A morbid thought suddenly dawned over me and i found it interesting.
what thought is this you might ask..

ppl do nice things on birthdays.
be extra nice to the birthday kid.
send the kid presents, get a cake, go for a meal.
ppl wishes the kid happy birthday.
the friends do.
the organizers do.
the acquantainces do.
the passerbys do.
some wish in celebration.
some wish in formality.
some wish in mimicry.
everyone be/plays nice.
it seems to be conspired in such a manner one wat or another..

but has it ever been that..
for one birthday
everyone conspired to perfectly ignore the birthday kid?
and everyone means literally anyone.
no one sees.
no one hears.
no one acknowledges.
no one remembers.
it's as if the kid had never ever existed.

this would be interesting to see.
cos in this:
we either see truely, how lonely this soul is..
or on the contrary how rich in spirit this soul is,
that so many would go to such lengths for him/her.
it would be a sight to behold,
and a lifetime to remember.

hermit?

i am sick of all these dealings.
cos i am sick of hypocripsy.
that's y i choose to keep myself down.
i am not good at maintaining superficial relationships
and i am not planning to take up a course one that.

guess there is a price to pay when you only give it up for the ones that matter.
you get less "friends" but the Friends you get are true.
I consider this worthy.

Guess hermit is really the way for me..
though it's a little old fashioned.. or even ancient.
but i think it should still be applicable now.
范蠡waited. why shouldn't i?

abt giving up

i suddenly recalled what dr henry lee mentioned at his lecture.
that no matter how things are,
try your best and dun give up.
know your limit, but believe and persist.
only then can you "make it possible with the impossible"
a recurring theme in his lecture.
it was not about scientific knowledge, the lecture.
it was about life.
his way of life.
of how he came to be.

a valuable lesson this is.

what i cannot stand most I

accusations is the top thing i cannot stand.
cos the result of accusations is that i get blamed for something that has nothing to do with be.
and i get the aftermath of the blast from it.
like some one can have a bad day, then somehow i end up getting shot
though i never knew how i contributed?(perhaps by "cos i not better than you, so everything you do is bad in my eyes and spoils my day")
or i get shouted at by my mum just cos i din want dinner
(and a cascade of unfounded assumptions that followed)

all these are so absurd!
i really cannot comprehend how calling someone for a favour to help me collect something i left behind(just cos it happened that i knew that particular person was at the place where the item was) could do so much.
i really cannot comprehend how not going for dinner must have many underlying reasons that i never even thought about(just cos i want to rest at home and rest instead of going for dinner since i wasn't hungry)
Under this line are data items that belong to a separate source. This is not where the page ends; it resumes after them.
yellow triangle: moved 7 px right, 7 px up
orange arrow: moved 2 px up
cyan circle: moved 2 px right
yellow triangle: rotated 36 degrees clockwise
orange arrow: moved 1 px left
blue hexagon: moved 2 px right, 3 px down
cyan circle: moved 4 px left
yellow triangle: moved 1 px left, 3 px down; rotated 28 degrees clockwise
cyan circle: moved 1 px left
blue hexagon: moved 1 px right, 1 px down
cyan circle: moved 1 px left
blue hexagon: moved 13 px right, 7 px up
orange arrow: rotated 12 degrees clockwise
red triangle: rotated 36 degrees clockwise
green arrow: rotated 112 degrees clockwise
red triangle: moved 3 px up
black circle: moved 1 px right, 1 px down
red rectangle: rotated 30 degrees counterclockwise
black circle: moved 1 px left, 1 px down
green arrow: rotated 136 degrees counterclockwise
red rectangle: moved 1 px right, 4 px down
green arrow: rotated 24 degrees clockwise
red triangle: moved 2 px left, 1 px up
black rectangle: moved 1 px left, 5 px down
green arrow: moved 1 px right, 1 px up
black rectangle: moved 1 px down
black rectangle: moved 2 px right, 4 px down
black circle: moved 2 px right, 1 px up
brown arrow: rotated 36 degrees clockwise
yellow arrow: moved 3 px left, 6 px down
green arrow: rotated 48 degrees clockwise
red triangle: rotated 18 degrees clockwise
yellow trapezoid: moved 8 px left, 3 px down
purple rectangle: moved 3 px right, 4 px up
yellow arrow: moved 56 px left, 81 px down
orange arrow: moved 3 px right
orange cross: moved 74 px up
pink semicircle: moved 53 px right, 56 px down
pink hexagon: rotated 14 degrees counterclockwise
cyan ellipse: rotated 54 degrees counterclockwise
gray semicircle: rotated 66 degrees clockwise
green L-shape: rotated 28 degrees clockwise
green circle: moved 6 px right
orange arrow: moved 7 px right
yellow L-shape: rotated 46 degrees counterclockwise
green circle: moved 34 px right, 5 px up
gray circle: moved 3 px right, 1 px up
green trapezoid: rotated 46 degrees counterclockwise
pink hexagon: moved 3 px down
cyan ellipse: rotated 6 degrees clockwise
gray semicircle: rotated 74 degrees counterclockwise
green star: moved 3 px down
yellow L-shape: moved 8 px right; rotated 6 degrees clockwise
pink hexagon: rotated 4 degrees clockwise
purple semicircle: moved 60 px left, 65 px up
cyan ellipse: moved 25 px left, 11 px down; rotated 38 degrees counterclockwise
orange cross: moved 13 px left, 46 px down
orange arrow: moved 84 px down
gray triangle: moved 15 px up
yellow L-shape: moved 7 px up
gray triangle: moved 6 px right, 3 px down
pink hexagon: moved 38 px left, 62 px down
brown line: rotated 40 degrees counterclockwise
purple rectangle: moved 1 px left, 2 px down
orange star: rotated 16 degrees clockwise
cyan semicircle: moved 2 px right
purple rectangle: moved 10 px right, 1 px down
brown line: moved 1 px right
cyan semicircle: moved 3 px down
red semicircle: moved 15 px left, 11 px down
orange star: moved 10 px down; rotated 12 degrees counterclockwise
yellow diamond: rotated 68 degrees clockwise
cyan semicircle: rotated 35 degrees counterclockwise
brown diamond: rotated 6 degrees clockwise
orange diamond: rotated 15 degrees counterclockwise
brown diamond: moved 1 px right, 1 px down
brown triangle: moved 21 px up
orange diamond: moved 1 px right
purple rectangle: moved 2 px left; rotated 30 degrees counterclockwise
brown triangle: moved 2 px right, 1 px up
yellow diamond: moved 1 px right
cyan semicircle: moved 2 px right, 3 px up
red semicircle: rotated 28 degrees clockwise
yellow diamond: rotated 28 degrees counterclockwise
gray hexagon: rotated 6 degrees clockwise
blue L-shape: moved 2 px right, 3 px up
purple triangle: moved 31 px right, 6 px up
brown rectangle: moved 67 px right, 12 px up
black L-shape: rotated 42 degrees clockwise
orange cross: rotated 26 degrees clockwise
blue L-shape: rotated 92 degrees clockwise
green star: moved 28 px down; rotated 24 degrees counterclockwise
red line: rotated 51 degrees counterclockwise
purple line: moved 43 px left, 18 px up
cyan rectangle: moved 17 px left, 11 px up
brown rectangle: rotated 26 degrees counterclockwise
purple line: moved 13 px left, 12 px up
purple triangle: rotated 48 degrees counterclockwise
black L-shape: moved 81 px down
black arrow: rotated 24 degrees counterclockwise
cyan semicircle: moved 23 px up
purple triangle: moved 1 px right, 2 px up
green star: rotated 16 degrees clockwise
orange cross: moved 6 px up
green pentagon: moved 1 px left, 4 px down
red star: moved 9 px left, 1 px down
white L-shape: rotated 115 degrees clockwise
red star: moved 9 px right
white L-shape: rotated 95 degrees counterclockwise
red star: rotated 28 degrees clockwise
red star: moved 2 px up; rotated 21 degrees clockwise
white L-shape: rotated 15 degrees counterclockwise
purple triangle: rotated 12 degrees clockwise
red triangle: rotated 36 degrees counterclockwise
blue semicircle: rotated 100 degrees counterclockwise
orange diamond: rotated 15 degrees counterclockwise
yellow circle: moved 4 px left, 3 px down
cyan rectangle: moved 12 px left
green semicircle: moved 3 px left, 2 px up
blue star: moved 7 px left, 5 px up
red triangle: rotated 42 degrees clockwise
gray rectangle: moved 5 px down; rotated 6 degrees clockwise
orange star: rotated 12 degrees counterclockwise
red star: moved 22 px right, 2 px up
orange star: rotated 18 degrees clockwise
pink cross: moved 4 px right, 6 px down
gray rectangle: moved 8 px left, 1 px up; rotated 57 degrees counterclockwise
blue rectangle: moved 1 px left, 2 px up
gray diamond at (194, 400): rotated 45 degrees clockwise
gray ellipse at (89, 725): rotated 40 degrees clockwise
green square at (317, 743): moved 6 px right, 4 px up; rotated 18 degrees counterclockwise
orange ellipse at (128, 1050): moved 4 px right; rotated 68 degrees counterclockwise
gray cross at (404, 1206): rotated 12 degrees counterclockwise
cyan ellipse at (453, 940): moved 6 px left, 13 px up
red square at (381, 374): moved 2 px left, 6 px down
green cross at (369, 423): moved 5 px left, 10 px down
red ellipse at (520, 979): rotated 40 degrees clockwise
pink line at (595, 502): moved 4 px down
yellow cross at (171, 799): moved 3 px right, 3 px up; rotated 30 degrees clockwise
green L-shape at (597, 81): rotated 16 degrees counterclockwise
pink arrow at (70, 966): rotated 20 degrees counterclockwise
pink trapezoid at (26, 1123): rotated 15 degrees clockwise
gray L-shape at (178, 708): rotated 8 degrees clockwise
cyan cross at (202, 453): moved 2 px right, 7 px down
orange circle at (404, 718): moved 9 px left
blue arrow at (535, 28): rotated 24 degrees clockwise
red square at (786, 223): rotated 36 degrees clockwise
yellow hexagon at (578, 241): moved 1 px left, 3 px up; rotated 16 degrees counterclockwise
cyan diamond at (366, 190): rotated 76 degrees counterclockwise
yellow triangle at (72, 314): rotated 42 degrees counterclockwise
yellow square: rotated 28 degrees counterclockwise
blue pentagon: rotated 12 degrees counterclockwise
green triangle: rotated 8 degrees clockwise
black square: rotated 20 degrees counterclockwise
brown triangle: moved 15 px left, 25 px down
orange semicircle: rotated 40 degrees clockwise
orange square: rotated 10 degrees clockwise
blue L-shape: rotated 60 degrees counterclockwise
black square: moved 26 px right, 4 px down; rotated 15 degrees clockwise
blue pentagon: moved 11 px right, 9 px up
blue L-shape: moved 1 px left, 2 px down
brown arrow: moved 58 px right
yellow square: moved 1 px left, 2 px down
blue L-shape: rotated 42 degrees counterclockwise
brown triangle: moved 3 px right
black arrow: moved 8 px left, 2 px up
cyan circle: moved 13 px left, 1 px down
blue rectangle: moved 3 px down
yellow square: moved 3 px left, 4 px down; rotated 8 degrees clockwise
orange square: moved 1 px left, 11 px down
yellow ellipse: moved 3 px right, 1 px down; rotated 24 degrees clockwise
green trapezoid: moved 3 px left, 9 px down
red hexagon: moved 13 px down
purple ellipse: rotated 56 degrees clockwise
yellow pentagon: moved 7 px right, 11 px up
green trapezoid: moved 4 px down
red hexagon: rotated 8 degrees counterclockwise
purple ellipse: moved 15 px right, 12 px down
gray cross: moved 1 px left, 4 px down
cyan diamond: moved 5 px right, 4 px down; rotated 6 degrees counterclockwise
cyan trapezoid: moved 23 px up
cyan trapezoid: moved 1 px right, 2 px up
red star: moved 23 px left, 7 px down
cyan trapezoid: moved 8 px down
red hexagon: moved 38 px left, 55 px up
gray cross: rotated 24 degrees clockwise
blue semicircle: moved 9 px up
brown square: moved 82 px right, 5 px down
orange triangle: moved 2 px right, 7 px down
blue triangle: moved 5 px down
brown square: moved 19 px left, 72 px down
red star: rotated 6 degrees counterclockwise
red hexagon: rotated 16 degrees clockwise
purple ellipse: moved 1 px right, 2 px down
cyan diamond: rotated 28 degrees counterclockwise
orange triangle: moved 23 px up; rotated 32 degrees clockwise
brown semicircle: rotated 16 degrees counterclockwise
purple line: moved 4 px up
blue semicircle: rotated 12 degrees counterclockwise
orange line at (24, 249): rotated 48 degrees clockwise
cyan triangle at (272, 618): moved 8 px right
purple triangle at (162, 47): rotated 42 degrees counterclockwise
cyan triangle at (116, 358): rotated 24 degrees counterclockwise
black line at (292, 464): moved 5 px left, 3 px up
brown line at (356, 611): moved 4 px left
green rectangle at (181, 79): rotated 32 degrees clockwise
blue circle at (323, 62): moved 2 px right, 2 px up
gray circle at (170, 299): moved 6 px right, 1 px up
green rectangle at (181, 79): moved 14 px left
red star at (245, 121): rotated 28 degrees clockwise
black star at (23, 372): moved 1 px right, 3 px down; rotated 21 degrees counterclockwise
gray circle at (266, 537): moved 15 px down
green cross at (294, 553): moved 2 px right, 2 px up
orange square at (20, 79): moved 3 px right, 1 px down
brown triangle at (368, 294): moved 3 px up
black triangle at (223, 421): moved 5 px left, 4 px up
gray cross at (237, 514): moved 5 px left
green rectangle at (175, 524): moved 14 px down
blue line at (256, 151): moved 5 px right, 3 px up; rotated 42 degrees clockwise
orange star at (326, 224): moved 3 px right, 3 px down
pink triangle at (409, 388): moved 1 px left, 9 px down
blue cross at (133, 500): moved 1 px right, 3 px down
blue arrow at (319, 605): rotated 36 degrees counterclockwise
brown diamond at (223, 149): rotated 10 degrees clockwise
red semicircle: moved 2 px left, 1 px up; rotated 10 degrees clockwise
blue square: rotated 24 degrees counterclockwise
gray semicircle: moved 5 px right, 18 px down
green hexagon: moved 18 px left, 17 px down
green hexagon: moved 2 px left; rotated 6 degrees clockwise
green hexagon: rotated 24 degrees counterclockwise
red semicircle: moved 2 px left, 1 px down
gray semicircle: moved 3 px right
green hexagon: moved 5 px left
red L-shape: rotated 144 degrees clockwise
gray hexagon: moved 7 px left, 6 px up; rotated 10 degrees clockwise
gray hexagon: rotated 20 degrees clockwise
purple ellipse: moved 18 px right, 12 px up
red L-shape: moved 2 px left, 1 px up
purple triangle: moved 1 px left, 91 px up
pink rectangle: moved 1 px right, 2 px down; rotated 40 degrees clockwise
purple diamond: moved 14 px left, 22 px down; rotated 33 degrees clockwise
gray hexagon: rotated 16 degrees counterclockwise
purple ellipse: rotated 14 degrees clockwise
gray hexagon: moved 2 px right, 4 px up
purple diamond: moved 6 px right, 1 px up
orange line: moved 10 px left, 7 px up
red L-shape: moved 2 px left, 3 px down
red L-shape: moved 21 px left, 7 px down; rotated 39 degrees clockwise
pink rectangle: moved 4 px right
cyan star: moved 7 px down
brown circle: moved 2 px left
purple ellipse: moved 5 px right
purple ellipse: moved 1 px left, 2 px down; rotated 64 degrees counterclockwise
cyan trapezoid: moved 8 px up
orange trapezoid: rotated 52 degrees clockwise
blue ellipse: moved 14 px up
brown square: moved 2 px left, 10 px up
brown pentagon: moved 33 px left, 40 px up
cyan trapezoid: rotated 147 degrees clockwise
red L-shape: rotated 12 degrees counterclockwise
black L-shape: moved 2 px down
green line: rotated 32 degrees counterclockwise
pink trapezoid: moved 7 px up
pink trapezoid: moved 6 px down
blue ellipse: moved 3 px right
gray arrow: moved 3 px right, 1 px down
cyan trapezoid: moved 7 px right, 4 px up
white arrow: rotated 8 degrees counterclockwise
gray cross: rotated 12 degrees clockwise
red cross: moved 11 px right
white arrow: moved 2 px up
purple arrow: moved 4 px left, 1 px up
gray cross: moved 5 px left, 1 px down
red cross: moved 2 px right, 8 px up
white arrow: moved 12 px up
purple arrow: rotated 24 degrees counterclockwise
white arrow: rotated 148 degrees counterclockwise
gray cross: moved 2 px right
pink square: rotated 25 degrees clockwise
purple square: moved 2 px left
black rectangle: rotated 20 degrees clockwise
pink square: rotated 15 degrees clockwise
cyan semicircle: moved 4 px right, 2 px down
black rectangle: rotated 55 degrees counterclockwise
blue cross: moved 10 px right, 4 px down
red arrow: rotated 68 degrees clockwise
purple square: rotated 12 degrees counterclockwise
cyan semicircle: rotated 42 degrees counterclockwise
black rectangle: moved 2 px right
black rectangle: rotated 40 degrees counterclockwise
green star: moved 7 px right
so they think they are all knowing?
get a life or just roll over.

Sunday, October 4, 2009

brokendown

i am broke;
i am broken;
i am down;
i am broke n down;
i am broken, down;
i am broken down.

owing

how come is it that i always seem to be owing ppl?

promotion

i think it's time an advance is coming..
cos everything else is crumbling.

Thursday, October 1, 2009

gravity

suddenly, everything's going downhill

pure breed

half bloods are always 2nd rate or outcasted =(

barrage

and so the barrage begins

initiation..

a rippling effect..
making this feel so much like an initiation.
guess i better prepare my speeches and explanation.

paths

i shall tread the path
on which i have the right of way

secrets

there is no such thing as a secret.
it's only a matter of who knows what happened.